Dietary Sulfur and Body Odor
What you eat can change how your sweat smells even without direct skin contact. Sulfur-containing amino acids found in meat, eggs, dairy, garlic, and onions are metabolized in your body, and some of the byproducts are excreted through sweat. If you’ve recently increased your intake of these foods, you may notice a more pungent, onion-like scent from your skin in general, including your fingers. This is normal and typically resolves within a day or two of returning to your usual diet.
How to Get Rid of the Smell
The most effective trick for removing food-based onion smell is rubbing your fingers on stainless steel under running water. This works because sulfur compounds are attracted to and bind with the metals in stainless steel (primarily chromium, nickel, and iron), pulling them off your skin. A stainless steel knife blade, spoon, or one of the “stainless steel soap bars” sold for kitchens all work. If the sulfur has had time to absorb deeply into your skin, the steel will diminish rather than fully eliminate the scent, but it’s noticeably more effective than soap alone.
Other methods that help with food-related sulfur odor include rubbing your hands with a paste of baking soda and water, rinsing with lemon juice or vinegar (the acid helps break down sulfur compounds), or scrubbing with a mixture of salt and olive oil to exfoliate the outer skin layer where the compounds are trapped.
If the smell is coming from sweat rather than food, the approach is different. Washing your hands regularly with antibacterial soap reduces the bacterial population responsible for breaking sweat into smelly compounds. Keeping your hands dry is equally important. For people with hyperhidrosis, over-the-counter antiperspirants containing 6% to 20% aluminum chloride can be applied to the palms before bed and washed off in the morning. These temporarily block sweat pores and reduce the moisture that fuels bacterial growth. If over-the-counter options aren’t enough, prescription-strength formulas or medicated wipes designed for hand sweating are available.

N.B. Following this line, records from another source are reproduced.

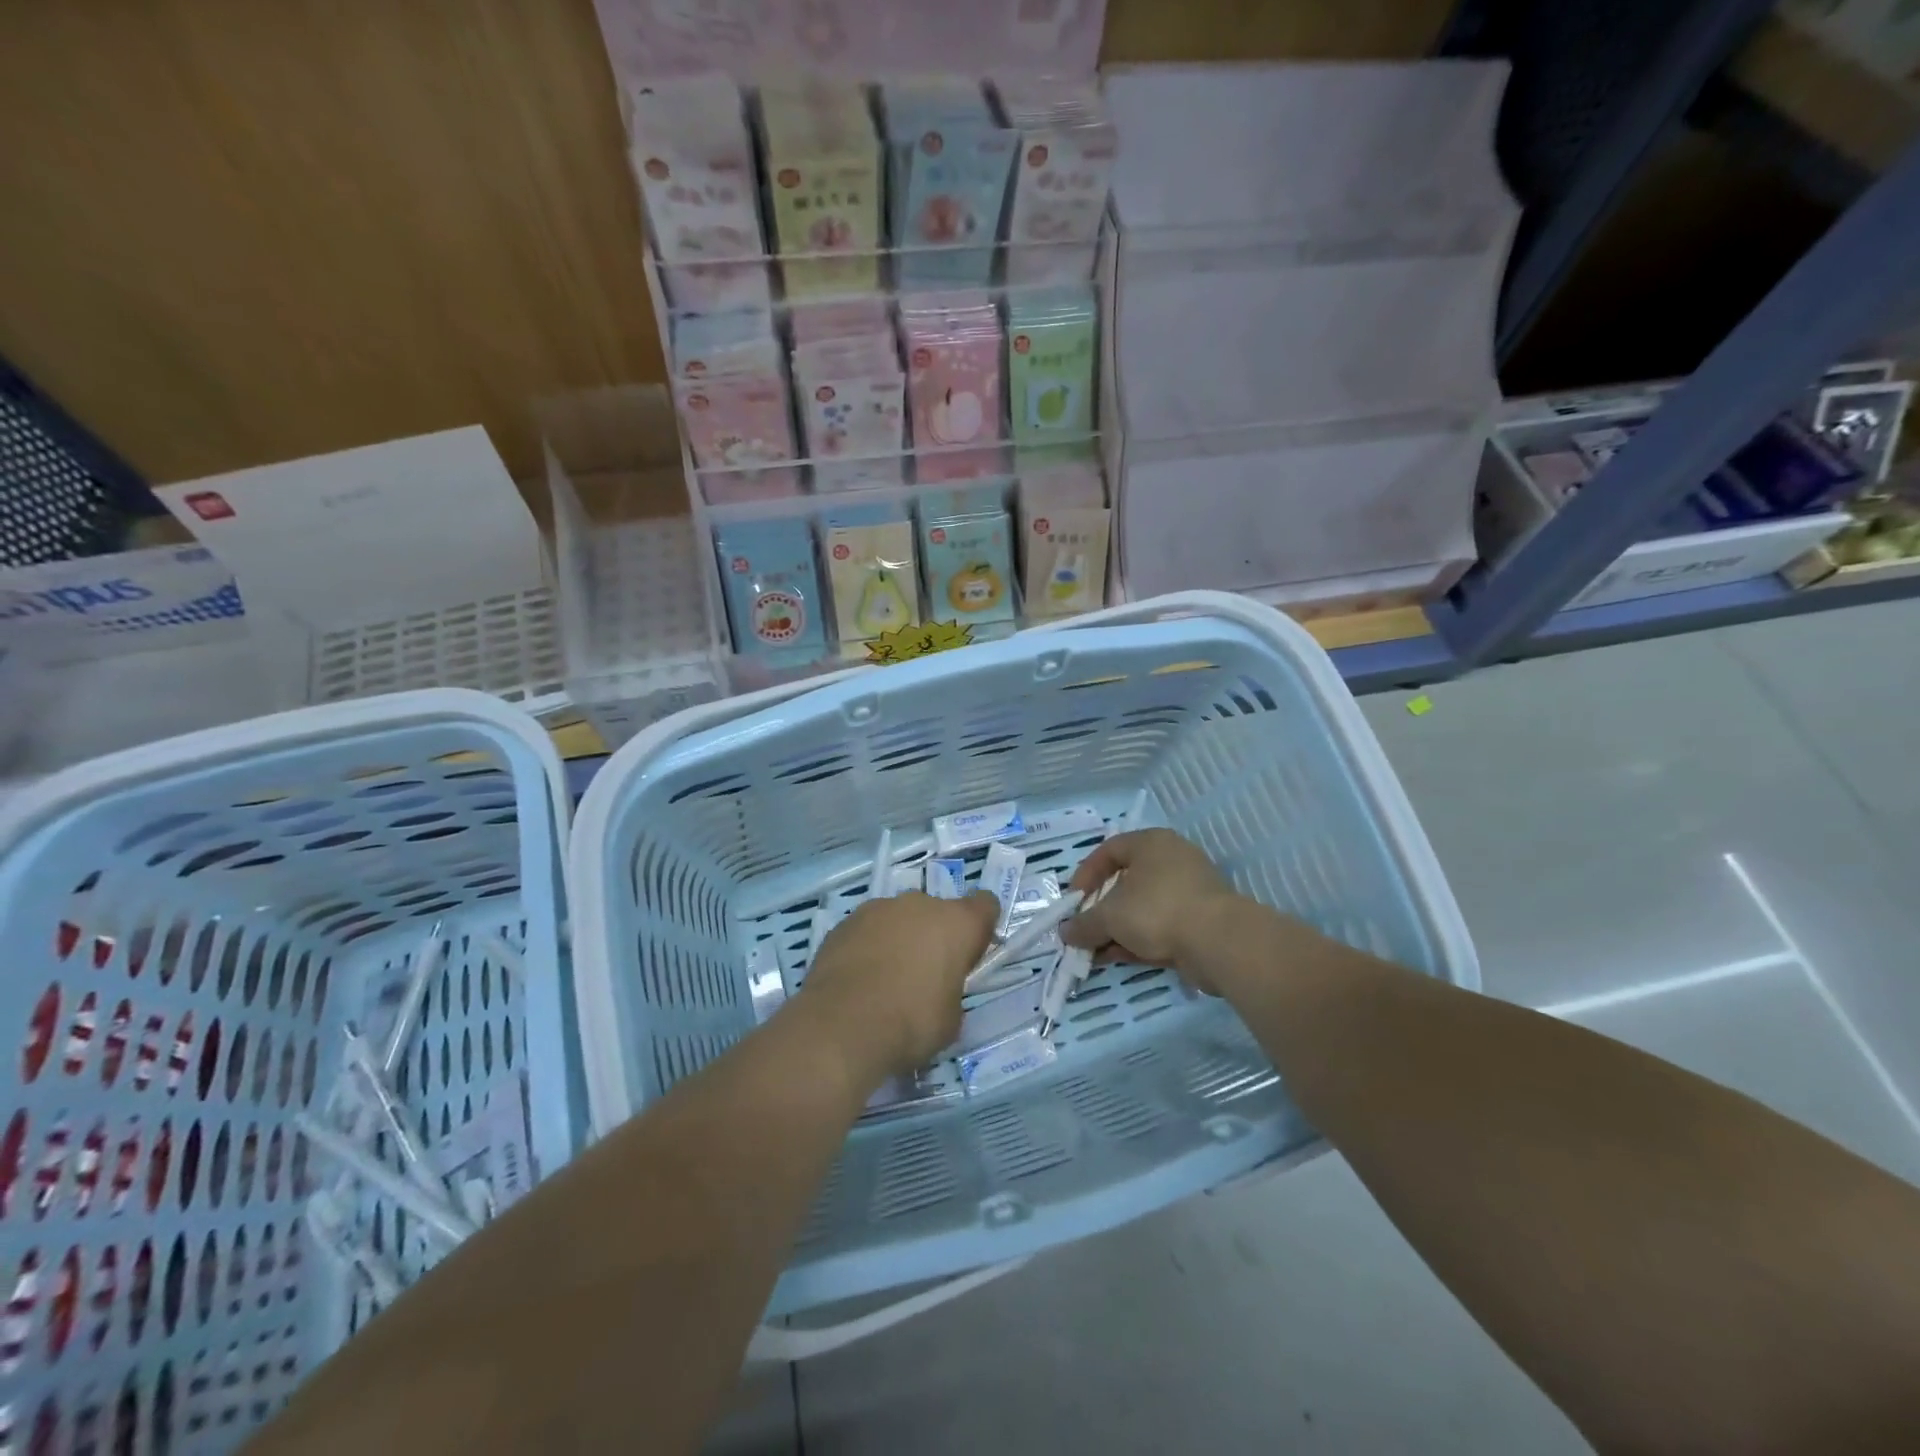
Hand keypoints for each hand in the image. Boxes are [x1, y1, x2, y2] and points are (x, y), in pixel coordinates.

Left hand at [799, 891, 997, 1087]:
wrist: (842, 1026)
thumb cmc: (911, 1023)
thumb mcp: (951, 1019)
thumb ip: (952, 992)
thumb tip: (939, 992)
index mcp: (957, 922)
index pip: (985, 905)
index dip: (980, 928)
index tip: (970, 955)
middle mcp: (919, 904)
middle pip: (937, 911)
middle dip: (935, 936)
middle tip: (925, 975)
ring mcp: (877, 908)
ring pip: (899, 918)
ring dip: (899, 938)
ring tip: (886, 979)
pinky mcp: (844, 923)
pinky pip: (867, 930)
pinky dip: (868, 947)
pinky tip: (859, 980)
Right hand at [1063, 830, 1245, 992]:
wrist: (1219, 941)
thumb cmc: (1158, 910)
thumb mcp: (1110, 916)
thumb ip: (1084, 923)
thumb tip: (1065, 932)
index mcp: (1151, 844)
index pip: (1109, 850)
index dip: (1086, 874)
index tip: (1074, 900)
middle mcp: (1171, 860)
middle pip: (1126, 881)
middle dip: (1100, 909)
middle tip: (1085, 928)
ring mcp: (1189, 891)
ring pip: (1143, 907)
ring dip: (1117, 928)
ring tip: (1096, 951)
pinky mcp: (1200, 920)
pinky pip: (1160, 925)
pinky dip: (1138, 939)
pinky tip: (1118, 958)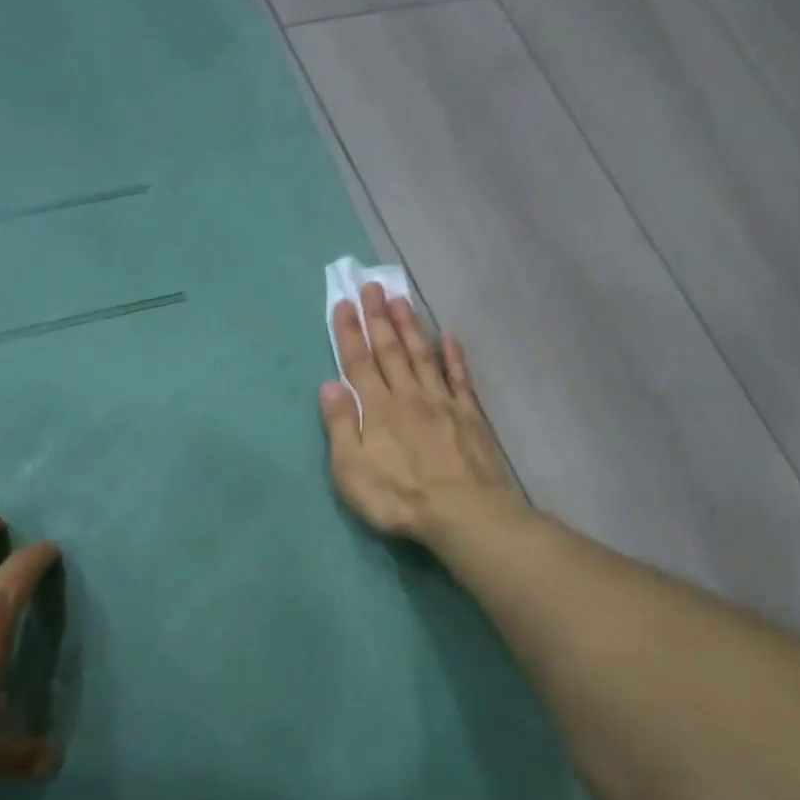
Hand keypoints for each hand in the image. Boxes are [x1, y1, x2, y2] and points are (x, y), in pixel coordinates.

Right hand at [319, 284, 518, 541]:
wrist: (464, 512)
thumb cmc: (399, 497)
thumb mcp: (352, 470)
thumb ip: (341, 425)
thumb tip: (329, 385)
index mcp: (378, 409)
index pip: (358, 363)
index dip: (349, 333)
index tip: (343, 303)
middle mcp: (409, 396)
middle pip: (390, 351)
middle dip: (378, 318)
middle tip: (371, 286)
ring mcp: (443, 403)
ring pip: (423, 356)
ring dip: (410, 327)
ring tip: (401, 299)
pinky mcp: (470, 416)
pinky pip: (459, 378)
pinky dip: (453, 355)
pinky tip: (448, 336)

Wearing breathable gloves when possible, avoiding prolonged time with your hands in pockets or closed fists, and drying your hands thoroughly after washing all help reduce the warm, moist conditions that bacteria thrive in. If the odor persists despite good hygiene and you notice other changes like pitting, peeling, or discoloration on your palms or fingertips, a dermatologist can check for pitted keratolysis or other treatable skin conditions.